On Mon, 17 Jun 2002, Benjamin Herrenschmidt wrote:
>
> >     mmap() and AGP driver gives access to IOMEM/AGP
>
> That one is problematic. I don't support the mmap interface properly
> on Apple chipsets for example, because they don't support the AGP
> aperture beeing accessed by the CPU.

I assume you mean that the CPU doesn't honour the AGP mappings, but the
CPU _can_ access the physical pages themselves. How do you do it right
now, since we seem to be doing "ioremap_nocache()" all over the place with
the AGP aperture?

But fundamentally that should not be a problem: we can map the (unmapped)
AGP pages one page at a time (rather than as one contiguous block of
remapped pages) into user mode.

I thought AGP already supported a mmap() interface, and if it really
doesn't, it should be trivial to do...

 [ Time passes, Linus looks at the sources ]

Ok, there does seem to be mmap() support in the AGP module, but it seems
to use that stupid "remap_page_range()" and the AGP base (similar to
ioremap() inside the kernel), so it does seem to mmap the _mapped_ AGP
area.

It would be possible to just install a "nopage" handler, and map one page
at a time on demand from the pool of (non-GART-mapped) pages that we keep
in the gatt_table[] or whatever.

Maybe there is some reason for doing it that way that I don't understand.
More likely, it's just done that way because it was the simple and stupid
approach.

However, you seem to prefer a different approach, which would certainly
work:

> I would much prefer the agpgart interface to be redisigned around
> different semantics, mostly vmalloc() some space to use as AGP memory,
> then bind that to the GART, but don't rely on direct AGP aperture
> access.
>
> There are also some slight speed improvements to win using this
> sheme as I could map the AGP memory as cacheable (which would give a
> significant boost on PPC) provided buffers & ring get properly flushed
> before beeing "passed" to the chip.

Hmm.. It would be fairly simple to do all page allocation in user space,
and have an interface that says "put the physical page corresponding to my
virtual address xxxx into the AGP aperture at offset yyyy".
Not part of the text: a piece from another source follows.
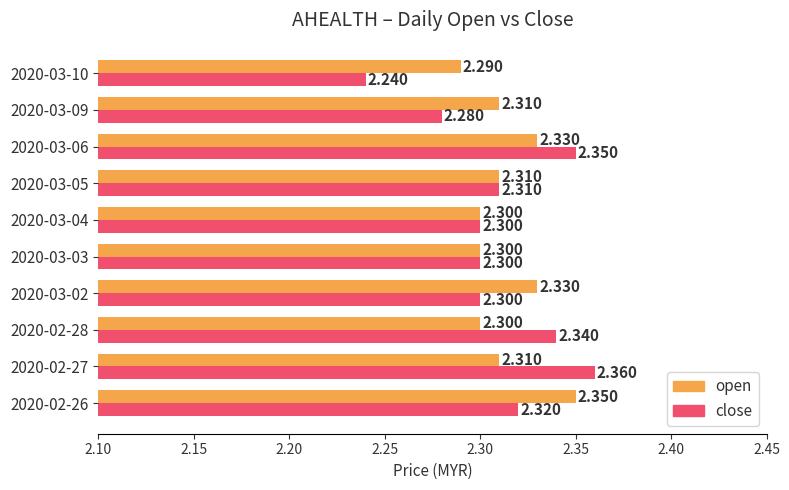

Rank the series by their maximum value, from highest to lowest.

close, open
This would effectively disallow the above "map by unmapped page" approach,
because it's too damn expensive to find and flush any existing mappings
when somebody maps in a new page. And if not all systems support the
GART-assisted CPU mapping that we do now, that means that nobody can mmap
the AGP area into memory.

The expensive part would be the "mark this page uncacheable" when moving
it to the AGP buffer, which implies a cross-CPU TLB flush for each such
page. So moving a page into the AGP aperture is fundamentally a fairly
expensive operation: wbinvd itself takes a _loong_ time, but if you have
to do it on all CPU's along with the TLB flush, it gets _really_
expensive.

So moving pages that way is definitely not cheap either. Hmm.